Steven: Do you especially like one of them more than the other? If you had to choose between them, which would say is the best?
Principal: That’s a difficult question. I’m not sure I can give you an answer. I don’t know. I don’t know what to tell you.
…
Martin: Anna, if you’re gonna do something, you’d better be fast. The boy is about to die.
…
Anna [to Steven]: I believe the most logical thing, no matter how harsh this may sound, is to kill a child. Because we can have another child. I still can and you can. And if you can’t, we can try IVF, but I’m sure we can.
…
Kim [to her parents]: I’m sorry for what I did tonight. I don’t know what I was thinking. I was only thinking about myself and no one else. That was wrong of me. I was frightened. I shouldn’t have been. Let me be the one who atones for your sins, Dad. Kill me right here in front of your eyes so that you can be sure that I die, in case some fate spares me at the last moment. Kill me right here in front of you and leave me with the ultimate joy of saving my own mother and beloved brother from certain death. Mom, tell him. Dad, please. I would do anything for you. I would even die for you and here’s my chance to prove it.
…
Anna: I let him go.
Steven: What are you talking about?
Anna: He’s not downstairs. I let him go.
Steven: Why would you do that? Why did you let him go? Answer me!
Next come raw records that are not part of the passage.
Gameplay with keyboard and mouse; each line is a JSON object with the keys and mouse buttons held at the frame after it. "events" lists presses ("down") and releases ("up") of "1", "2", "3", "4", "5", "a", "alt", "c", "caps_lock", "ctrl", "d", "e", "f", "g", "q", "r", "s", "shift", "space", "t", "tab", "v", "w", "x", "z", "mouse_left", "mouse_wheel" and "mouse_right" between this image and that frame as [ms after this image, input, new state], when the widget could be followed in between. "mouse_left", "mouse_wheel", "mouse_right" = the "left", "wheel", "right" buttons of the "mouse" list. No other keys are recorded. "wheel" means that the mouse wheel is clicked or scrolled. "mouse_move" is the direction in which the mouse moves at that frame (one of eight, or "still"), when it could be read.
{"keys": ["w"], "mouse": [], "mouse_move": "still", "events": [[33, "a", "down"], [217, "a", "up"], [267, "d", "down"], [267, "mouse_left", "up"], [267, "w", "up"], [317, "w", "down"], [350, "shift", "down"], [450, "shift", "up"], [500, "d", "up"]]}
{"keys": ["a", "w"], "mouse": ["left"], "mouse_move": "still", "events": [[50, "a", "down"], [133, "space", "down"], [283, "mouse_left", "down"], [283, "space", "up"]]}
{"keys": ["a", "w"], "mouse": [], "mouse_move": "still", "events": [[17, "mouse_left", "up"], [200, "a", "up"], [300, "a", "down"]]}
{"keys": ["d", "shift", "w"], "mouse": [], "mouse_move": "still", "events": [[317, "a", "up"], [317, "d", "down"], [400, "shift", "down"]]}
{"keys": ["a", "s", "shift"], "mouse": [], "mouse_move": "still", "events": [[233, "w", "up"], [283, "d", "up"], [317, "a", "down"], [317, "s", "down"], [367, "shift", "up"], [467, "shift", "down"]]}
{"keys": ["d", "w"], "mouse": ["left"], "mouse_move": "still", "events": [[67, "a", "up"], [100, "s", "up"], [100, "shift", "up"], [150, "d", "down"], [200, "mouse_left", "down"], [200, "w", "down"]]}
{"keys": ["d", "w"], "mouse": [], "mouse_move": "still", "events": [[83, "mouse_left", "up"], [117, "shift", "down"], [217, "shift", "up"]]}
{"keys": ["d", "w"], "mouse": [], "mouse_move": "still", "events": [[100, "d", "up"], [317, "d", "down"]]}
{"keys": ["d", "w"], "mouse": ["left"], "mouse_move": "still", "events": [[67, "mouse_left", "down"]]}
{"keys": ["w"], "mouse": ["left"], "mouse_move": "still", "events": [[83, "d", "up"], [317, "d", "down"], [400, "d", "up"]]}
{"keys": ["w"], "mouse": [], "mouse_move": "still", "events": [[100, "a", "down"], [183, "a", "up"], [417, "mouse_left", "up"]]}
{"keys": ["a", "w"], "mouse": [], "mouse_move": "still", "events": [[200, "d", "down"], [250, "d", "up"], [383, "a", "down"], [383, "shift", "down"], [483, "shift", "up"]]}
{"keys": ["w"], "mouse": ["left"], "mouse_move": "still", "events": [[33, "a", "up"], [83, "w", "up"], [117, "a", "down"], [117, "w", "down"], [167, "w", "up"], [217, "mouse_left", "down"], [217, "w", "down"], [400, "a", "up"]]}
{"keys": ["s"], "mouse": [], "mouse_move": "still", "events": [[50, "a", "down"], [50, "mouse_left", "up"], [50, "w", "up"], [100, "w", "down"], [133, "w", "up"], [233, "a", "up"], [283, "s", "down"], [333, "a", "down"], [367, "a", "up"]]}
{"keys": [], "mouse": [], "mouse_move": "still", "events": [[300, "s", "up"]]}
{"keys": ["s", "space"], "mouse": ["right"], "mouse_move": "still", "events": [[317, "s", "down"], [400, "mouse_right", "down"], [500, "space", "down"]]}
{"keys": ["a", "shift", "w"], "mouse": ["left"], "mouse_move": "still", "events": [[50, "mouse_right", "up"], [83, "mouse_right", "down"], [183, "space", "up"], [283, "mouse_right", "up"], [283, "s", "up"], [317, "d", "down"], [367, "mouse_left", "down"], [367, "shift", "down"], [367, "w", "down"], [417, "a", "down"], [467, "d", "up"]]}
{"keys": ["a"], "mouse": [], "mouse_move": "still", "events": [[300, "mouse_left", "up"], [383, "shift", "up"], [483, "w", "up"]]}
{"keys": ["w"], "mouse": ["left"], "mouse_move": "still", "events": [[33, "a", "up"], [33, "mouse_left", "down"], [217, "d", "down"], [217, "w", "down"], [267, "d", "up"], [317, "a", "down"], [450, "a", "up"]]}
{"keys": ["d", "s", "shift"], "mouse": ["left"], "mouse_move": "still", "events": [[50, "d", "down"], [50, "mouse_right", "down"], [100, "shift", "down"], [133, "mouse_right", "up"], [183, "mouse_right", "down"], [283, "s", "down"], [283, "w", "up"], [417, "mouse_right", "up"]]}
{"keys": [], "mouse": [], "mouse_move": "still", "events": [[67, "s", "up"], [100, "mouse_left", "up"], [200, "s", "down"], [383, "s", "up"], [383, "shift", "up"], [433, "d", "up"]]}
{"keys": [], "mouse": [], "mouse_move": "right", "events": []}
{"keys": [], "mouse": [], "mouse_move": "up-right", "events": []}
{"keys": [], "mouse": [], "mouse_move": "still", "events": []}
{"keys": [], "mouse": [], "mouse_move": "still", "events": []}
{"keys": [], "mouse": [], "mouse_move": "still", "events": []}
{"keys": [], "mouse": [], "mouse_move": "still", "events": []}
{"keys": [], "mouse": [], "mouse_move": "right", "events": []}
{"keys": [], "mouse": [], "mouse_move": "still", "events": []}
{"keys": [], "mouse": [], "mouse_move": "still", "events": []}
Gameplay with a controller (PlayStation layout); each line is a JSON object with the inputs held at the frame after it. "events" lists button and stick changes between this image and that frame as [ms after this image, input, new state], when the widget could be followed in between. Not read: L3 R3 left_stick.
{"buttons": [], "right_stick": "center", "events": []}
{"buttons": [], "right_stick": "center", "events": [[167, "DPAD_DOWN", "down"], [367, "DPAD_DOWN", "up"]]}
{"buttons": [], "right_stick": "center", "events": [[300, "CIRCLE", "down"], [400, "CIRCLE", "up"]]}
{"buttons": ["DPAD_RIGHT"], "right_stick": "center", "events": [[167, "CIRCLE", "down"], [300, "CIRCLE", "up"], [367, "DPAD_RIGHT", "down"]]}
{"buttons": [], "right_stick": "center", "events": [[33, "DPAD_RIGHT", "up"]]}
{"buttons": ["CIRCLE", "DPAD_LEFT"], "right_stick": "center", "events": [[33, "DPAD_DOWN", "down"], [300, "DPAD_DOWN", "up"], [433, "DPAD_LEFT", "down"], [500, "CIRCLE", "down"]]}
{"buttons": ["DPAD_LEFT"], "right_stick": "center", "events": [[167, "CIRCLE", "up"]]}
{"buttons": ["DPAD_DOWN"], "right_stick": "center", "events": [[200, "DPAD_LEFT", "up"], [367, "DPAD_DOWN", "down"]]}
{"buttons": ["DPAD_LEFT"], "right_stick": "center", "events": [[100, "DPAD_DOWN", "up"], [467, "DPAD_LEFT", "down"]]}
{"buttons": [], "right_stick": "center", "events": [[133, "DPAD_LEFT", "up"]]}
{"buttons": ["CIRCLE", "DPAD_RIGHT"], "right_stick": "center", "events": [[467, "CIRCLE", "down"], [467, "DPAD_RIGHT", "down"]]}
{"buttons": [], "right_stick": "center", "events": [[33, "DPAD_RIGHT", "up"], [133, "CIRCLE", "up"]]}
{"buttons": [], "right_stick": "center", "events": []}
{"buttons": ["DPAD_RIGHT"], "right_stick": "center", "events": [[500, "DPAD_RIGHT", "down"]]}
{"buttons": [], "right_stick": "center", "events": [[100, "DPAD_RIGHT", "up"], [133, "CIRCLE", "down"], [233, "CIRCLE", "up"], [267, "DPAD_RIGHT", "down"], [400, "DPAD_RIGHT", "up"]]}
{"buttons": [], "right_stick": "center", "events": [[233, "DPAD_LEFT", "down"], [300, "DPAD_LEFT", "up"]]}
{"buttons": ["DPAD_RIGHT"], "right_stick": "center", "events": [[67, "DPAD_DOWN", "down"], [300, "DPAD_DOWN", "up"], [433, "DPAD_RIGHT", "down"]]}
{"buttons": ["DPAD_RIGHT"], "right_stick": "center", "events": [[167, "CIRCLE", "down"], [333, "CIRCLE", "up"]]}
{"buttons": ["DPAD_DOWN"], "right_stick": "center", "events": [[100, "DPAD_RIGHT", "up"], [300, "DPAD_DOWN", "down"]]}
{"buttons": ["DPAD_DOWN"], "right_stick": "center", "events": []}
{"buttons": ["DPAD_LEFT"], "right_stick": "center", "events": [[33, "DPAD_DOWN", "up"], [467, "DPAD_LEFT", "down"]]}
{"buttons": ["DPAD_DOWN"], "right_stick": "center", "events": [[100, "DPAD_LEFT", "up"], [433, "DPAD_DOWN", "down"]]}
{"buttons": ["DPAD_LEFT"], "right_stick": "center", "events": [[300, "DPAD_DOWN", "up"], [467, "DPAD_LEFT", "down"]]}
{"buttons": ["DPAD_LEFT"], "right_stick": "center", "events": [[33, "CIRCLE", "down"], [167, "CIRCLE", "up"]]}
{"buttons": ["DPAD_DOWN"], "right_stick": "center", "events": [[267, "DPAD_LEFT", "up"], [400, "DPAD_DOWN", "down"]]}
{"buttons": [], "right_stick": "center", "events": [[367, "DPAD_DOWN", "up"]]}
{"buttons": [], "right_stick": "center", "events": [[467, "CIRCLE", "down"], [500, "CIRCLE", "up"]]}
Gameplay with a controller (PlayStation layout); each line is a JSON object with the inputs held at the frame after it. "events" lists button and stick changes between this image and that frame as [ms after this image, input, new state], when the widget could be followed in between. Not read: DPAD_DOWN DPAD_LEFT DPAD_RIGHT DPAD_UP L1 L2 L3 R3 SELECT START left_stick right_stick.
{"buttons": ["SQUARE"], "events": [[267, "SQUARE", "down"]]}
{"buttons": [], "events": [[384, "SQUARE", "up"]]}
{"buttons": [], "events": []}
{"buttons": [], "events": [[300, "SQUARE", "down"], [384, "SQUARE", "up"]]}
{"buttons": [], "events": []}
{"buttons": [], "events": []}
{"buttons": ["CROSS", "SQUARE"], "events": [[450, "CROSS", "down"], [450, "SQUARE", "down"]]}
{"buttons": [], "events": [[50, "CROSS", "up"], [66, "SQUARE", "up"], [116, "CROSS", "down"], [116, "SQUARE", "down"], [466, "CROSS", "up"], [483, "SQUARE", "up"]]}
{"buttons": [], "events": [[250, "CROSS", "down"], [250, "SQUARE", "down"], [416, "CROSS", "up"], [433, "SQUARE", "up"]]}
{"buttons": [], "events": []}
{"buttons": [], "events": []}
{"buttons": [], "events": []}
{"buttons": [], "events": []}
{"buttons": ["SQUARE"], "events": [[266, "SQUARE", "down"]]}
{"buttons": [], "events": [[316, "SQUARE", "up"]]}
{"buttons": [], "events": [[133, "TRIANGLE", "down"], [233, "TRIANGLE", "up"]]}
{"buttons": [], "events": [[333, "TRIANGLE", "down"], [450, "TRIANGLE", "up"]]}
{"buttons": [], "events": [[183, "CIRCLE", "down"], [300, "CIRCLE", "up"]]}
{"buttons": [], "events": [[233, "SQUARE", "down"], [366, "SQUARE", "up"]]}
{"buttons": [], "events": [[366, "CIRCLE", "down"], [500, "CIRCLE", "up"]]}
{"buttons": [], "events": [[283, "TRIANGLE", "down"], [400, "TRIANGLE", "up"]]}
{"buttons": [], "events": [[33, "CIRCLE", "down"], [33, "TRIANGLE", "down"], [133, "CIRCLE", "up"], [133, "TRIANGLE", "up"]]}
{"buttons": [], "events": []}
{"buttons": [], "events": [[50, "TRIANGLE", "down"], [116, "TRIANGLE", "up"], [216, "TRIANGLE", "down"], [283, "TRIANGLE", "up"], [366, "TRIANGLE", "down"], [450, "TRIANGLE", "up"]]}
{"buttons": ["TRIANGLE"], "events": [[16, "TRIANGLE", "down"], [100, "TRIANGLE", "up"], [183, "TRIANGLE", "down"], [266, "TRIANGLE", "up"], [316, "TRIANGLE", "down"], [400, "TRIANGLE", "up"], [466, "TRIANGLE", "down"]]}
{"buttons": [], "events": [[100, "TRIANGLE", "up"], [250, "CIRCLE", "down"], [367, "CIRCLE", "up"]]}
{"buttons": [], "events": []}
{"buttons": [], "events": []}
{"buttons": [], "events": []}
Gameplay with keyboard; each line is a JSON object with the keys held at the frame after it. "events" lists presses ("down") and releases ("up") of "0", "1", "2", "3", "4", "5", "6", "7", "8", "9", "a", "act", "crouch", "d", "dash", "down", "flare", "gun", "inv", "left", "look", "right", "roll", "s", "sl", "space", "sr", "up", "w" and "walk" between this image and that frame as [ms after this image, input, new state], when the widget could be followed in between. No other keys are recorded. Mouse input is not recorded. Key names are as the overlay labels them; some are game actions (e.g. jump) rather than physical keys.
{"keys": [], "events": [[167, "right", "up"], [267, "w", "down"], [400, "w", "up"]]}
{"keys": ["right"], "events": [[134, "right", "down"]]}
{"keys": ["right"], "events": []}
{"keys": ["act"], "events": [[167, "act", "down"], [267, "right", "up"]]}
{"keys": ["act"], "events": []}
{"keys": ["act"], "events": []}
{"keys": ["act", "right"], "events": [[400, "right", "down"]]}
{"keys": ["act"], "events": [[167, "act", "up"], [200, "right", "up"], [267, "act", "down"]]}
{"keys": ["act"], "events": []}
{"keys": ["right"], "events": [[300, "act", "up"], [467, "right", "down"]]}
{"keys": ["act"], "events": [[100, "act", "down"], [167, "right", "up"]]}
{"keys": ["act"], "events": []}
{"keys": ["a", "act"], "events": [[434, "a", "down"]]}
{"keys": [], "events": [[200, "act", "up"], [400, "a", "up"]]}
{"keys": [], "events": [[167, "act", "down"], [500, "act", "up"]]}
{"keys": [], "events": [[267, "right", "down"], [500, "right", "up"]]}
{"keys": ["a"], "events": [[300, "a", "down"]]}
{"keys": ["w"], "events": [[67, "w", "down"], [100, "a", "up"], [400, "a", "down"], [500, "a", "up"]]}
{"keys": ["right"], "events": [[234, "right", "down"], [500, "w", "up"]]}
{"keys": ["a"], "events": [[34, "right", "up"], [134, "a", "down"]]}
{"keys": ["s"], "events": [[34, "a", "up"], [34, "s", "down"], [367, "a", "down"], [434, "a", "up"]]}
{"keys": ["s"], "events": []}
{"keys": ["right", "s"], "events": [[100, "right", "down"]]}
Anna: Are you a complete idiot? It’s not gonna make any difference, Steven. It’s not gonna solve anything, we both know that.
…
Kim: Do your legs hurt, Mom, do they feel numb? Does your back hurt, has it started yet?
…
Kim: Dad! Quick. Bob’s dying! Dad! Bob’s dying!!
…
Steven: Bob’s eyes are bleeding. Come to the living room.
Anna: Now?
Steven: Yes. Now.
Anna: Steven, where are the children?
Steven: They’re already there.
Anna: I think I’m gonna wear that black dress that you like.